Readers who identify with the blog’s brand are more likely to become “sticky” users, comment on stories and contribute more page views. They are also more likely to register and thus become easier to target offers and advertising to, with the consequent uptick in revenue that this brings about.

This is all very well, but it does precipitate a pertinent question – if you move a blog away from the branding of the parent newspaper, how does this impact your revenue model? The answer depends on what your revenue model looks like:

  1. Free (ad-funded) model: You’re in the hunt for page-views and eyeballs on ads. Define your audience, work out the cost/benefit for blog content creation, product development and support versus potential revenue per user and deploy accordingly. Kill blogs that aren’t working or amalgamate them into bigger sections.
  2. Hard paywall model: Your strategy is exclusive in the first place and branded blogs should be carefully tailored to your target audience after market research, with the emphasis on retention of users through community activity and increased engagement.
  3. Soft paywall/registration model: You’re aiming to get users over their monthly/weekly article count and to lure new users into the site who will eventually discover all the other great stuff you offer. Branded blogs around specific verticals do a good job of this but you may have trouble converting users who aren’t interested in the other stuff you do. But one solution for this may be…
  4. Mix and match subscriptions: Users are able to purchase subscription “packages” that give access to custom combinations of sections. Branded blogs then become more like bundled satellite TV channels. However, this causes technical and editorial headaches, as do…
  5. Micro-payments: Micropayments have been very slow to take off and they present technical complications regarding access management. They also present an editorial dilemma in choosing which sections of the site a story should run in. If your news section is free, what happens when your paid-for media section breaks a massive story? That said, micro-payments, especially from mobile devices, could be a huge revenue source from casual/medium usage browsers if the technology that enables them becomes simple, ubiquitous and trusted.

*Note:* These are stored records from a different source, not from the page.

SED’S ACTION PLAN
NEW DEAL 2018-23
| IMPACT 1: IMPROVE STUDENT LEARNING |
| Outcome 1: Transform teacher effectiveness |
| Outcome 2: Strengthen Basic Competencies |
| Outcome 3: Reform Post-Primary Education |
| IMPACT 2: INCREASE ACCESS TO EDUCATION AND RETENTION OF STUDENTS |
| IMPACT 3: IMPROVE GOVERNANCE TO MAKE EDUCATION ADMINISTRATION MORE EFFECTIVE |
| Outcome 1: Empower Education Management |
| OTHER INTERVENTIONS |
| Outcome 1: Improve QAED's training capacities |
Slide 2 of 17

Branded, expanded blogs offer more benefits that drawbacks, it’s simply a question of defining what’s right for your organisation. Don’t just set up branded blogs willy-nilly – do the research first. Sit down with your analytics and product development teams and ask the following questions:

  • Which niche sections of the site are popular but tired and undercatered for?
  • Which sections are small but have a particularly sticky, engaged audience?
  • How can you encourage users to keep coming back? Have you made space for community discussion or launched a daily email alert for your most popular blogs?
  • What works in print but doesn’t have a digital home? Is there a periodic report or column that could be expanded online at minimal cost?
  • What do your users want? Run some user experience testing on existing sections/blogs and some redesigned prototypes. Find out how and why users engage and what they want from that area of your publication

Branded blogs are a great way to carve out niche audiences online and go beyond both the overarching newspaper brand and the generic sections such as sport and business.

The best of these blogs should be nurtured with great content, unique features and their own identity in order to cater for and capitalise on the vast audiences that newspapers now reach online. With the right approach, they can become profitable ventures in their own right or support and feed into a larger newspaper brand.